Texto apresentado:
== == ==
Por outro lado, a taxa de juro aplicada ao empréstimo não ultrapassou os 2%, tal como se extrai do teor do requerimento executivo, e a cláusula penal aplicada é de 3%, para além de que, aquando da outorga do contrato, os embargantes responsabilizaram-se pelo pagamento das despesas decorrentes dos encargos relacionados com o empréstimo (cf. cl. 7.ª do documento complementar anexo ao contrato de mútuo).
Por fim, os embargantes ainda se obrigaram ao pagamento dos prémios de seguro – v. alínea g) do n.º 1 da cláusula 9.º do documento complementar anexo ao contrato de mútuo.
No final da sua contestação, a embargada arrolou 2 testemunhas.
A embargada veio referir, em 15-04-2024, “que as cartas de integração e extinção do PERSI são emitidas automaticamente datadas com o termo do procedimento em caso de incumprimento por parte dos mutuários e remtidos aos mesmos no dia útil seguinte.”.
“Ao abrigo do disposto nos art.ºs 3.º, n.º 3, 6.º, 7.º, 547.º e 597.º do Código de Processo Civil, notifique as partes para, em 10 (dez) dias, querendo, se pronunciarem sobre o facto de os autos reunirem todos os elementos indispensáveis para proferir uma decisão de mérito sem necessidade de agendar audiência prévia, sendo temas a decidir: a violação do PERSI; do montante da dívida; da cláusula penal; quanto aos demais valores devidos a título de imposto e demais despesas”.
(…).
== == ==
Dados fornecidos:
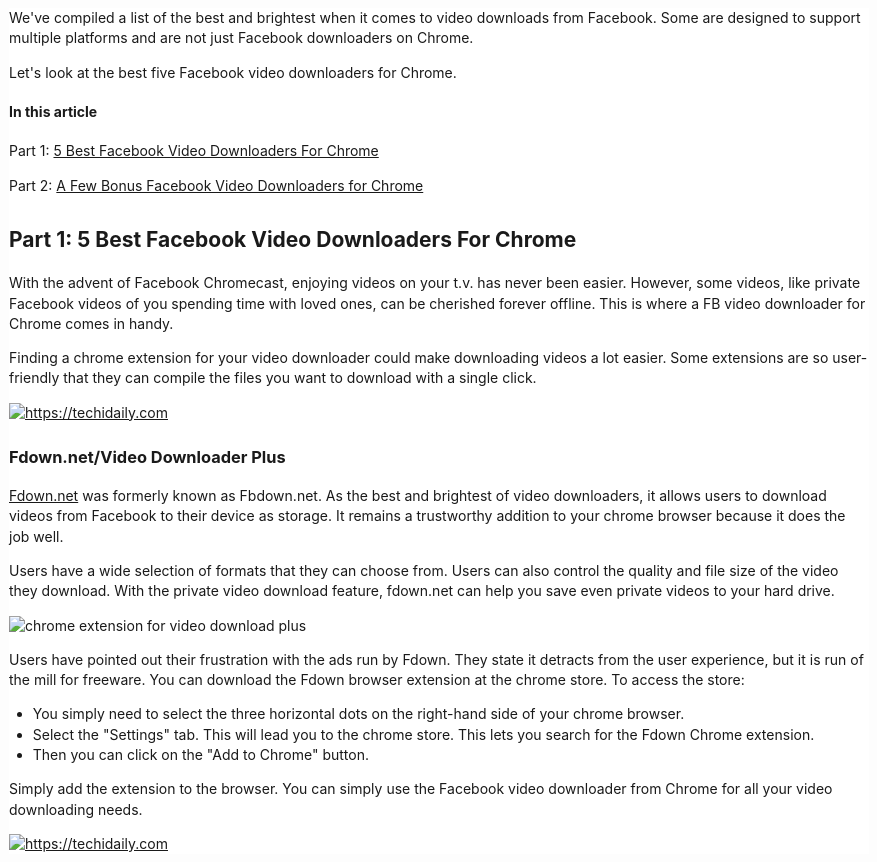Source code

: We've compiled a list of the best and brightest when it comes to video downloads from Facebook. Some are designed to support multiple platforms and are not just Facebook downloaders on Chrome.

Let's look at the best five Facebook video downloaders for Chrome.

#### In this article

Part 1: [5 Best Facebook Video Downloaders For Chrome](#step1)

Part 2: [A Few Bonus Facebook Video Downloaders for Chrome](#step2)

## Part 1: 5 Best Facebook Video Downloaders For Chrome

With the advent of Facebook Chromecast, enjoying videos on your t.v. has never been easier. However, some videos, like private Facebook videos of you spending time with loved ones, can be cherished forever offline. This is where a FB video downloader for Chrome comes in handy.

Finding a chrome extension for your video downloader could make downloading videos a lot easier. Some extensions are so user-friendly that they can compile the files you want to download with a single click.


<a href="https://25home.pxf.io/c/5597632/2123472/16836" target="_top" id="2123472">
  <img src="//a.impactradius-go.com/display-ad/16836-2123472" border="0" alt="https://techidaily.com" width="250" height="90"/>
</a>
<img height="0" width="0" src="https://25home.pxf.io/i/5597632/2123472/16836" style="position:absolute;visibility:hidden;" border="0" />


### Fdown.net/Video Downloader Plus

[Fdown.net](https://fdown.net/) was formerly known as Fbdown.net. As the best and brightest of video downloaders, it allows users to download videos from Facebook to their device as storage. It remains a trustworthy addition to your chrome browser because it does the job well.

Users have a wide selection of formats that they can choose from. Users can also control the quality and file size of the video they download. With the private video download feature, fdown.net can help you save even private videos to your hard drive.

![chrome extension for video download plus](https://images.wondershare.com/filmora/article-images/2021/facebook-video-downloader-chrome-1.png)

Users have pointed out their frustration with the ads run by Fdown. They state it detracts from the user experience, but it is run of the mill for freeware. You can download the Fdown browser extension at the chrome store. To access the store:

* You simply need to select the three horizontal dots on the right-hand side of your chrome browser.
* Select the "Settings" tab. This will lead you to the chrome store. This lets you search for the Fdown Chrome extension.
* Then you can click on the "Add to Chrome" button.

Simply add the extension to the browser. You can simply use the Facebook video downloader from Chrome for all your video downloading needs.


<a href="https://aligracehair.sjv.io/c/5597632/2135418/19272" target="_top" id="2135418">
  <img src="//a.impactradius-go.com/display-ad/19272-2135418" border="0" alt="https://techidaily.com" width="468" height="60"/>
</a>
<img height="0" width="0" src="https://aligracehair.sjv.io/i/5597632/2135418/19272" style="position:absolute;visibility:hidden;" border="0" />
== == ==
Tarefas a realizar:
(1) Reescreva sob a forma de lista o parágrafo do texto apresentado iniciado por «Por outro lado, a taxa de juro», conservando os factos essenciais.
(2) Conte as linhas que contêm a cadeia "height" e indique somente o número.
O texto apresentado e as linhas são independentes entre si.

Lista de soluções:
(1)
- Taxa de juro do empréstimo: não superior a 2%, segundo o requerimento executivo.
- Cláusula penal aplicada: 3%.
- Na outorga do contrato, os embargantes assumiram o pagamento das despesas decorrentes dos encargos do empréstimo (cl. 7.ª do documento complementar anexo ao contrato de mútuo).

(2) 4